Sinistra e Libertà, tutti appesi a Nencini
. da Europa del 14 ottobre 2009, pag. 3
di Gianni Del Vecchio
Nessuno l'avrebbe detto qualche tempo fa. Eppure è così: il futuro del progetto di Sinistra e libertà è tutto nelle mani di Riccardo Nencini, segretario dei socialisti.
Per capire il perché bisogna fare un passo indietro e partire da quello che è successo sabato sera a Fiuggi, al congresso dei Verdi. Lì la favorita della vigilia, Loredana De Petris, è stata sconfitta a sorpresa da Angelo Bonelli. Ha perso la mozione che vedeva un futuro ecologista nella costituzione di Sinistra e libertà dopo le prossime regionali mentre è stata premiata la linea più identitaria e autonomista dell'ex capogruppo alla camera.
Un vero dramma per Vendola e compagni, che si sono visti sfilare in un attimo uno dei soggetti fondatori nonché un bel pezzo di quel 3,1 per cento preso alle ultime europee.
Tanto da costringere il governatore pugliese ad accelerare e chiedere il congresso anticipato, da fare possibilmente a dicembre invece che dopo le regionali, come pattuito all'assemblea nazionale di Bagnoli un mese fa. Ma l'accelerazione non è stata presa bene da tutti. In particolare da Nencini, che da New York, dove è in missione, ha fatto sapere di non essere d'accordo. Il leader dei socialisti ritiene che non è precipitando i tempi che si possono risolvere i mali antichi della sinistra italiana. Secondo lui, infatti, non ci sarebbero le condizioni per modificare un percorso già stabilito né tanto meno improvvisare un congresso su due piedi. Insomma, un niet deciso, che fa nascere più di un sospetto fra le fila dei vendoliani che i socialisti stiano cominciando a ripensare al percorso unitario.
Certamente il risultato del congresso verde rafforza tutta quell'area da sempre scettica della confluenza in Sl, che ha già prodotto la fuoriuscita di gente come Bobo Craxi e Saverio Zavettieri. E un'eventuale defezione del Psi sarebbe un colpo quasi mortale per il nuovo soggetto della sinistra. Infatti ciò che rimarrebbe sarebbe solo un gruppo di dirigenti perdenti, che hanno abbandonato il loro partito di origine a seguito di una battaglia congressuale finita male: gli ex Ds di Fava e Mussi, gli ex Prc di Vendola e Giordano, gli ex Pdci di Guidoni e Belillo, gli ex Verdi (forse) di Francescato e Cento. Non a caso tutti sperano ancora di convincere Nencini a fare il congresso anticipato.
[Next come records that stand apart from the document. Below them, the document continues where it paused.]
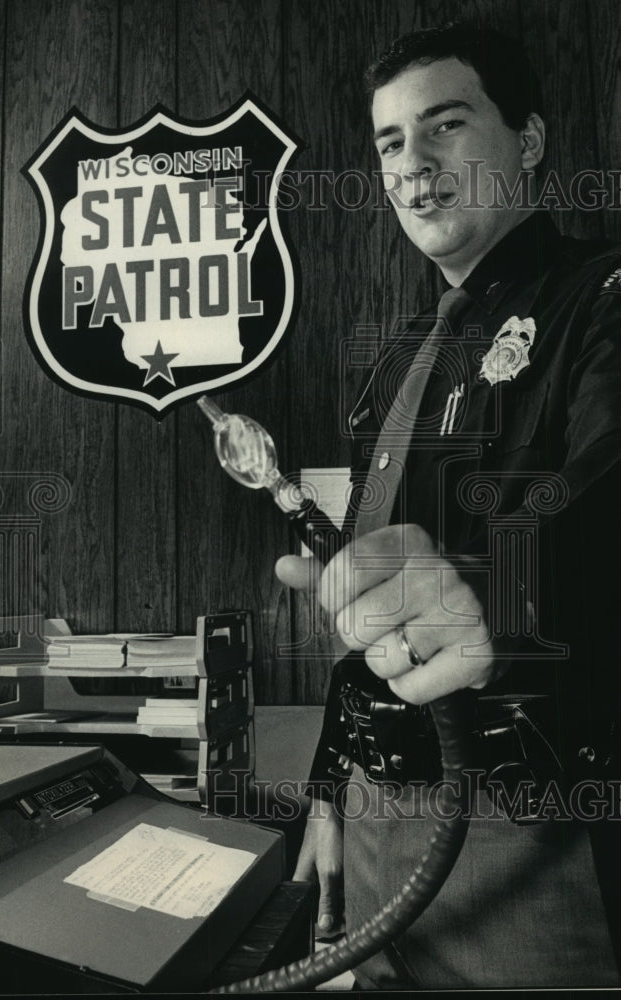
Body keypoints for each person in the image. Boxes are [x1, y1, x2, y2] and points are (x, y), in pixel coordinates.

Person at [275, 24, 621, 990]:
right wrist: (328, 789)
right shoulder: (388, 371)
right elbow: (371, 607)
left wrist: (492, 589)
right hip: (376, 825)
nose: (412, 165)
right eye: (388, 143)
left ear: (530, 140)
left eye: (446, 125)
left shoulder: (600, 297)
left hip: (533, 832)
Domani il segretario torna dall'America e ci sarà una riunione fra tutti i "costituenti" di Sl. Solo allora si capirà che aria tira. Anche perché c'è già chi fantastica nuovi inattesi ricongiungimenti. L'ex capogruppo alla camera di Rifondazione, Gennaro Migliore, in un'intervista a L'altro rispolvera «la necessità di un dialogo» con gli odiati fratellicoltelli di Lista comunista, Ferrero e Diliberto.
La vittoria di Bonelli però non è un affare che riguarda solo ciò che si muove a sinistra del Pd. La strategia dei nuovi Verdi è lanciare una costituente ecologista rivolta a tutti quelli che ci stanno, in maniera trasversale, da destra a sinistra.
Un occhio di riguardo però va a proprio al Partito democratico.
Ieri Bonelli ha lanciato un appello agli ecodem affinché escano dal Pd per costruire assieme un forte soggetto ambientalista. Prospettiva questa abbastanza velleitaria nel caso alle primarie venisse eletto Franceschini, appoggiato proprio da Realacci e gli altri. Ma se vincesse Bersani? Le sirene di Bonelli diverrebbero più suadenti? Intanto, della partita fanno parte anche i Radicali. Marco Pannella, il cui (non) intervento di Fiuggi è stato determinante per far pendere la bilancia a favore di Bonelli, ha ribadito «l'oggettiva identità comune fra il simbolo del Sole che ride e quello della non-violenza radicale».
Qualcosa di più di un semplice corteggiamento.